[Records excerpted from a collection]
::::::::
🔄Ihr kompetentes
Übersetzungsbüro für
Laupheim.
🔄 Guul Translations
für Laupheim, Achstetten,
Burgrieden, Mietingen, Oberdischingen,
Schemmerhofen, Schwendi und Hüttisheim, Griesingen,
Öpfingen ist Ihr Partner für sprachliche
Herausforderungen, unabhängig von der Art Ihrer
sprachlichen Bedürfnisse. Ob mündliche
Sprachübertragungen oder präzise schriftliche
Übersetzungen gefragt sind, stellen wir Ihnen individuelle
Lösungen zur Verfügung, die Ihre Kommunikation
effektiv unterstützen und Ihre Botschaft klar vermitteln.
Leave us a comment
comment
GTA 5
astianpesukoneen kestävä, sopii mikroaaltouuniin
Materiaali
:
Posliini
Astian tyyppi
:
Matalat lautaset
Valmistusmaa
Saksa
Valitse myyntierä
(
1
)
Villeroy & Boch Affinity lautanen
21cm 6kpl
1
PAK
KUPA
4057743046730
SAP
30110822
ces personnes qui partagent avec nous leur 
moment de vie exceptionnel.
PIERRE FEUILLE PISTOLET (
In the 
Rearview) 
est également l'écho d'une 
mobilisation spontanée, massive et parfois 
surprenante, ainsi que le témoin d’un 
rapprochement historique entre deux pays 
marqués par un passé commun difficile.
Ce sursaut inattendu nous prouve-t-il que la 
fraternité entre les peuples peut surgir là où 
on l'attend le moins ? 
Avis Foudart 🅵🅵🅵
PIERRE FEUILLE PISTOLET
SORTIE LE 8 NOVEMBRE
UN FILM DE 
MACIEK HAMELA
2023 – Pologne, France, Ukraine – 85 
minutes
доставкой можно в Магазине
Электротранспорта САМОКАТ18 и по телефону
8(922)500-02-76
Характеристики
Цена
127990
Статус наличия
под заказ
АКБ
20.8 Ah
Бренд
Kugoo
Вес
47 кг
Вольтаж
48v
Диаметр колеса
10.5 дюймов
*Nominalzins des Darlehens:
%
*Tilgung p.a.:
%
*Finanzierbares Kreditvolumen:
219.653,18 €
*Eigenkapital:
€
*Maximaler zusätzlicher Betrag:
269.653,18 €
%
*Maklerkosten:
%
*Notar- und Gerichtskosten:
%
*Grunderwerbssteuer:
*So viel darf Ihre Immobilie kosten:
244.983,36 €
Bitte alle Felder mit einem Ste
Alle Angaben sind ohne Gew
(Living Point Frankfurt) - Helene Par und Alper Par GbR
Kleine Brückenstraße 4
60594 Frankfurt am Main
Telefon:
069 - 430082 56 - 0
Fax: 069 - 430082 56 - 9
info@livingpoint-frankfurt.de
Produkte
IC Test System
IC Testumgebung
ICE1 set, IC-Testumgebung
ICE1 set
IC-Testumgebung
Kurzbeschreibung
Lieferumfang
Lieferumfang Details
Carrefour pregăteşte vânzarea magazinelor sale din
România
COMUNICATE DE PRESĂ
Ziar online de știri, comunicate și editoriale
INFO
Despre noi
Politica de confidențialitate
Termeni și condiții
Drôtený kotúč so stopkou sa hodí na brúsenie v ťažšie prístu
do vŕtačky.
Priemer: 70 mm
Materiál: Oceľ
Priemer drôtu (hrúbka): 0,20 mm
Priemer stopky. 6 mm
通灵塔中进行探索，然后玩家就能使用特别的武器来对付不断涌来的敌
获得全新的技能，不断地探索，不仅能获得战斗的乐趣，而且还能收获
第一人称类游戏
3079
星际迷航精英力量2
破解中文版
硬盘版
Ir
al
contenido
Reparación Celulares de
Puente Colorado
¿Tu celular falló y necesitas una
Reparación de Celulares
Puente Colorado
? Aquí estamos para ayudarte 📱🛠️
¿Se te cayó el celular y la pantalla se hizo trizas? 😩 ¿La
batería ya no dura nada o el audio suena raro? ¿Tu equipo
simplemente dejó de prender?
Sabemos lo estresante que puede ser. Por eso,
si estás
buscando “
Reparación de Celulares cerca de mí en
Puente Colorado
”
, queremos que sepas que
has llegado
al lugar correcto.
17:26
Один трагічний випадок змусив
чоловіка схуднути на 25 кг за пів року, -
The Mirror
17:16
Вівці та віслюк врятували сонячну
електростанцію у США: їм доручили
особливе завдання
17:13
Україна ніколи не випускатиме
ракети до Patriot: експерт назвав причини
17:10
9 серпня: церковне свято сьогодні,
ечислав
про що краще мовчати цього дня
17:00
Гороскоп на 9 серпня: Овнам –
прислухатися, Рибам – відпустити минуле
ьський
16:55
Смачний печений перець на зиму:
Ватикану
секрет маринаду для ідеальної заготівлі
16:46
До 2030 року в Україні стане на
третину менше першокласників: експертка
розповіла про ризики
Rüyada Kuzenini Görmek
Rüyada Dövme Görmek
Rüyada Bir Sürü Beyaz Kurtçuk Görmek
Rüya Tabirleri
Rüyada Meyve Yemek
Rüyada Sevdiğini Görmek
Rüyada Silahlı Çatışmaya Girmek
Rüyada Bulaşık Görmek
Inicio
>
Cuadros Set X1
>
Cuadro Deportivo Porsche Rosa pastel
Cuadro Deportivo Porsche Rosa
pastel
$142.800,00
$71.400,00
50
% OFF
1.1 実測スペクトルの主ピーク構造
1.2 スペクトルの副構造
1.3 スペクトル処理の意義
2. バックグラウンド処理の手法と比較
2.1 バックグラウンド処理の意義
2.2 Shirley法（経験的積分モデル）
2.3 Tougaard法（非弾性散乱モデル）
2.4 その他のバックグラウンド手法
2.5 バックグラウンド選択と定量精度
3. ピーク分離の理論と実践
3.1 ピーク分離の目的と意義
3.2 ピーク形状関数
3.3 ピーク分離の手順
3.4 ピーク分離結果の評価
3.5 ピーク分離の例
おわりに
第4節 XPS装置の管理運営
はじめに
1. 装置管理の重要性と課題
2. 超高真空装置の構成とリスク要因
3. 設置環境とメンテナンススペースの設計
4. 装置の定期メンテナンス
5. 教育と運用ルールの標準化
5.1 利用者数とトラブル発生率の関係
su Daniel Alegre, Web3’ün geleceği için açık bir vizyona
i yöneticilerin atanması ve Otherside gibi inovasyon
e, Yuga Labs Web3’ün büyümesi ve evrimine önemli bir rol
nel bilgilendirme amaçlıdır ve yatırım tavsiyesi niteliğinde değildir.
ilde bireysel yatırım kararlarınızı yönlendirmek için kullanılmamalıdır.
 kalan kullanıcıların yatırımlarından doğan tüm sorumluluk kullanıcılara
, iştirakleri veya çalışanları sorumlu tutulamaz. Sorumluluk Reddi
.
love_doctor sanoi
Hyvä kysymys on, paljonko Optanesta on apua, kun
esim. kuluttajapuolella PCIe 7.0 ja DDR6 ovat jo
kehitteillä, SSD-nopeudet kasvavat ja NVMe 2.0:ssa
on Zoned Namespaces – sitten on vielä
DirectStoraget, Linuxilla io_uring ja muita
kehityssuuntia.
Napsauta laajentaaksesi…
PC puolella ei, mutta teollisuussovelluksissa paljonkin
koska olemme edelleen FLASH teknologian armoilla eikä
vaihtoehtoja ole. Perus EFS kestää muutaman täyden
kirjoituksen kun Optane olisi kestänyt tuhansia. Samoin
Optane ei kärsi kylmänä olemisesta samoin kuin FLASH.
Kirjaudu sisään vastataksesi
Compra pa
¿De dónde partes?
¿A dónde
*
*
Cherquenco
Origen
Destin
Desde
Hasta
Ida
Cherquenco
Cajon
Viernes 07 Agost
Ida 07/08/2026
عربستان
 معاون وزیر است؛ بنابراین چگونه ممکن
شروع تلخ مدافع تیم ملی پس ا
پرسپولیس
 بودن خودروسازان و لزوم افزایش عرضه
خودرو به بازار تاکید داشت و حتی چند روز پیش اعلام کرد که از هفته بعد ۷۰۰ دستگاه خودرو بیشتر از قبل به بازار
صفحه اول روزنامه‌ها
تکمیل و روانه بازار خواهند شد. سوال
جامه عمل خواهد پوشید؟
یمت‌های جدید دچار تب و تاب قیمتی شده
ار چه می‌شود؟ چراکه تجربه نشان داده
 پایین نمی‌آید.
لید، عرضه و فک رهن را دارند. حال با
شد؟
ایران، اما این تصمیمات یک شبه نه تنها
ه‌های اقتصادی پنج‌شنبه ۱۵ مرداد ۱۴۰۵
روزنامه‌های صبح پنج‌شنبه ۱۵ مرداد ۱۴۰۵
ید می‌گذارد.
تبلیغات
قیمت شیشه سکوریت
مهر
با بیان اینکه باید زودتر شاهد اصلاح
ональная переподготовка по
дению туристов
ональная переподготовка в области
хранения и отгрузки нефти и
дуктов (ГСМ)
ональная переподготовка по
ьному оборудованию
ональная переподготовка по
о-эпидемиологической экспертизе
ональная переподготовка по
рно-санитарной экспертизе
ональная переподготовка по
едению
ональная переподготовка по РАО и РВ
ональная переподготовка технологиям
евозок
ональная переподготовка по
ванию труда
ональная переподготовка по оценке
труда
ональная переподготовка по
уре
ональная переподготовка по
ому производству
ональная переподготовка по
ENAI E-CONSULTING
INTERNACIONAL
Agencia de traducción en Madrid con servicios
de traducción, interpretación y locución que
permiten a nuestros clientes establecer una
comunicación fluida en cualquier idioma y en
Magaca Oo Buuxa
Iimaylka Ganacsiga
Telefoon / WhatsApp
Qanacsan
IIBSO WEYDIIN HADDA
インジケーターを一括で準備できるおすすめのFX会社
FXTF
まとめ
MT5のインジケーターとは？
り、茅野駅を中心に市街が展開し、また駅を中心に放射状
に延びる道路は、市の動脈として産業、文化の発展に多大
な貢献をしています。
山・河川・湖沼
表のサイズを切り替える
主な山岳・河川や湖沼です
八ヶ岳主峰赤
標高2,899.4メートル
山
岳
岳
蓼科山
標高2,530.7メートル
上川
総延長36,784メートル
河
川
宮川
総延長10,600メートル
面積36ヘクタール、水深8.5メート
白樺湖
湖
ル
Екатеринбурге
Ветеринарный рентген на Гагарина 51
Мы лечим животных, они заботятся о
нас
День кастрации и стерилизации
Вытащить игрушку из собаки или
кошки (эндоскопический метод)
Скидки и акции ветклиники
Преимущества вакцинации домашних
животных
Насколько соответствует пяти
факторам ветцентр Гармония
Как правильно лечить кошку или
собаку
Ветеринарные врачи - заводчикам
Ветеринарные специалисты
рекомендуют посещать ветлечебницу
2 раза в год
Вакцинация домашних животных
::::::::
> Your objective
Reproduce the records above line by line, without any change, up to and including the line that holds "Lösungen zur Verfügung, die".

> Solution below
🔄Ihr kompetentes
Übersetzungsbüro für
Laupheim.
🔄 Guul Translations
für Laupheim, Achstetten,
Burgrieden, Mietingen, Oberdischingen,
Schemmerhofen, Schwendi und Hüttisheim, Griesingen,
Öpfingen ist Ihr Partner für sprachliche
Herausforderungen, unabhängig von der Art Ihrer
sprachlichen Bedürfnisse. Ob mündliche
Sprachübertragungen oder präzise schriftliche
Übersetzungen gefragt sind, stellen wir Ihnen individuelle
Lösungen zur Verfügung, die Ihre Kommunikation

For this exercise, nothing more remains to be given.